Given text:

DeSantis takes aim at Common Core in executive order

Tampa tech
Gov. Ron DeSantis, appearing at Tampa Bay Technical High on Wednesday, announces plans to invest in Florida workforce programs. He said he wants to take Florida from 24th in the nation to first in workforce preparation. [TAILYR IRVINE | Times]
 
Gov. Ron DeSantis wants to create new state curriculum standards that would eliminate “the vestiges of Common Core,” he announced in Cape Coral on Thursday.
 
“We stuck with Common Core then we re-branded it … it’s all the same. It all needs to be looked at, it all needs to be scrutinized,” DeSantis said during the announcement at Ida S. Baker High School, flanked by commissioner of education Richard Corcoran and local school administrators.
 
DeSantis announced an executive order asking Corcoran to spend a year creating new state curriculum standards, which would then be presented to the Legislature for the 2020 session.
 
It’s true that Florida’s current standards are very similar to Common Core, even though they were tweaked and renamed in 2014. Despite criticisms of Common Core being a federal mandate, those curriculum standards were developed by private nonprofit groups and state education departments and then adopted by 45 states. Local districts then altered their lesson plans to meet those standards.
 
But DeSantis said Common Core inspired concerns by parents who felt they were “imposed federally.”
 
“Also, you would have situations where the parents did not like some of the curriculum, I mean they had trouble even doing basic math to help their kids,” he said. “With Common Core a lot of people just didn’t feel like anyone was listening to them and I think that’s a big, big problem.”
 
DeSantis also said the new standards, which Corcoran will work to craft as long as the state Board of Education is also in agreement, should make civics education even more of a “central part” of what students learn so they can “discharge the duties of citizenship." Civics education and learning the Constitution was one of DeSantis' common refrains on the campaign trail, even though students are already required to learn the Constitution.
 
This was DeSantis' second education policy announcement in two days, after he made a stop in Tampa on Wednesday to propose beefing up Florida’s vocational training programs.

Problem set:
1 - Do the following statements agree with the article on DeSantis and Common Core? Answer yes or no for each, and quote the deciding words from the article.
(a) DeSantis made the announcement at Ida S. Baker High School.
(b) The Common Core standards were developed by the federal government.
(c) The executive order asks Corcoran to spend two years creating new state curriculum standards.
2 - Retype the article on DeSantis and Common Core word for word, from "DeSantis also said" down to "learn the Constitution.".

Record set:
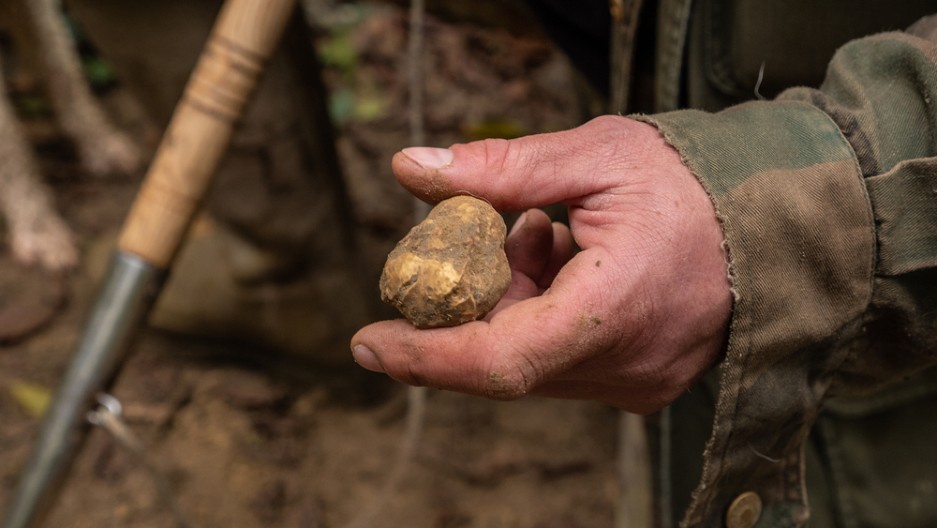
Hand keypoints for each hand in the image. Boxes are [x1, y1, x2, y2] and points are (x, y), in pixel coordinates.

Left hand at [351, 116, 731, 412]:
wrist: (776, 221)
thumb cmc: (691, 184)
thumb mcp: (594, 157)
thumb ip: (499, 170)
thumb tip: (409, 167)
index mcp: (615, 309)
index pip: (501, 360)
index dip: (427, 357)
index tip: (369, 342)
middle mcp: (625, 364)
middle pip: (507, 355)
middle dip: (470, 303)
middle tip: (472, 241)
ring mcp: (636, 382)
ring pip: (531, 358)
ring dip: (511, 301)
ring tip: (541, 235)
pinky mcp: (641, 383)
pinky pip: (562, 361)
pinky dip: (541, 313)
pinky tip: (562, 258)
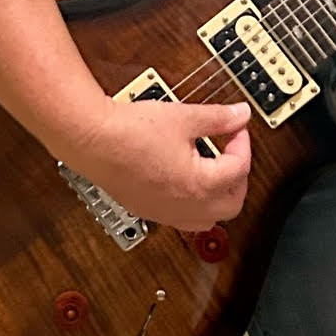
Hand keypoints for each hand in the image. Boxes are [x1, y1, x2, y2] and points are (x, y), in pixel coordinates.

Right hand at [63, 97, 251, 230]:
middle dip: (238, 178)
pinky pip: (182, 219)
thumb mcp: (184, 117)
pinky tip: (185, 182)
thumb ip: (218, 118)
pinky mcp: (146, 210)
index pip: (239, 170)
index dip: (243, 143)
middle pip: (231, 205)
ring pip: (206, 220)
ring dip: (217, 197)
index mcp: (199, 186)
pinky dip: (193, 204)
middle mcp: (184, 208)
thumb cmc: (130, 132)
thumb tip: (239, 115)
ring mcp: (164, 213)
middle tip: (233, 154)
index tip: (236, 128)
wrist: (92, 140)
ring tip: (213, 171)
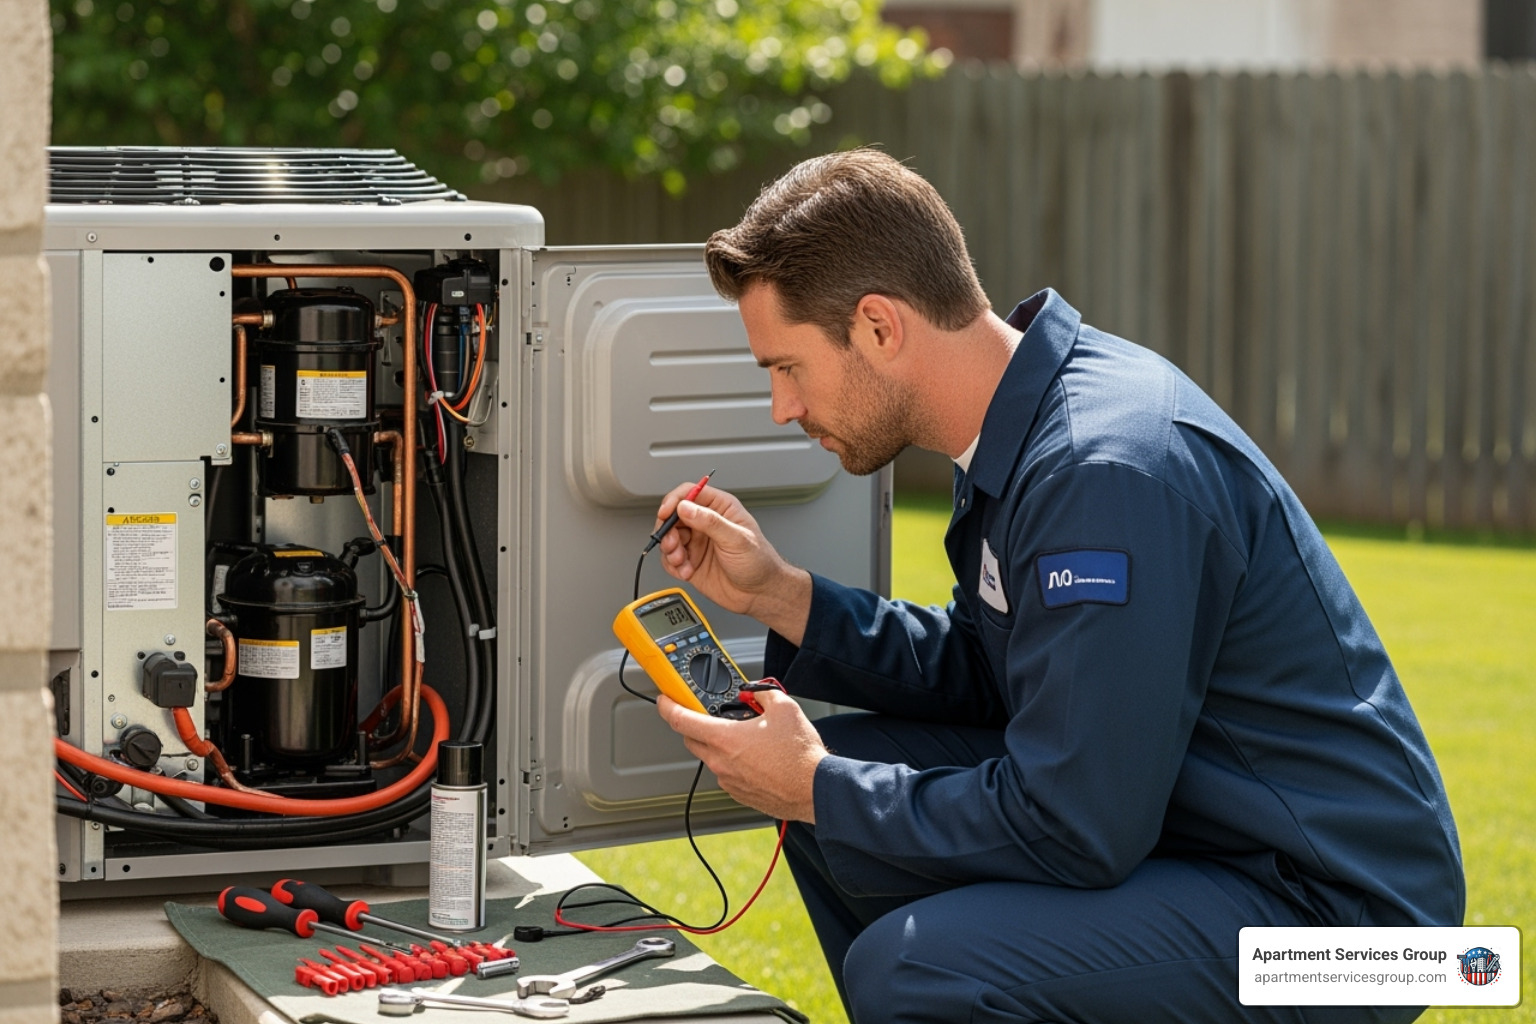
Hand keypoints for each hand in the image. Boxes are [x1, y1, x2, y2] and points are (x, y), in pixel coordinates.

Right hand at [653, 481, 811, 643]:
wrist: (760, 594)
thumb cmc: (759, 563)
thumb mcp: (737, 539)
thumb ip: (711, 522)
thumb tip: (686, 508)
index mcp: (720, 508)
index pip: (690, 493)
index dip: (674, 501)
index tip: (666, 513)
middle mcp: (706, 523)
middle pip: (673, 516)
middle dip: (668, 530)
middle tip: (673, 544)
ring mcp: (697, 542)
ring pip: (669, 538)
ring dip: (670, 550)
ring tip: (682, 561)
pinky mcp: (691, 561)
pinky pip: (670, 559)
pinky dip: (673, 566)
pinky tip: (686, 571)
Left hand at [656, 690, 825, 822]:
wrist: (815, 789)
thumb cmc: (800, 756)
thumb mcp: (785, 708)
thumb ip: (764, 694)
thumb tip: (757, 693)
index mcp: (725, 738)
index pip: (681, 720)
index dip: (668, 707)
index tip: (665, 700)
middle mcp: (721, 762)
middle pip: (692, 740)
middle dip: (697, 725)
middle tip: (712, 715)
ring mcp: (729, 781)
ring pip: (711, 758)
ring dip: (720, 745)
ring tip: (746, 737)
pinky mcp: (740, 794)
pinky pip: (727, 774)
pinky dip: (734, 763)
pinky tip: (757, 758)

Solutions below:
1 -
(a) Yes: "during the announcement at Ida S. Baker High School"
(b) No: "those curriculum standards were developed by private nonprofit groups and state education departments"
(c) No: "asking Corcoran to spend a year creating new state curriculum standards"

2 -
DeSantis also said the new standards, which Corcoran will work to craft as long as the state Board of Education is also in agreement, should make civics education even more of a “central part” of what students learn so they can “discharge the duties of citizenship." Civics education and learning the Constitution was one of DeSantis' common refrains on the campaign trail, even though students are already required to learn the Constitution.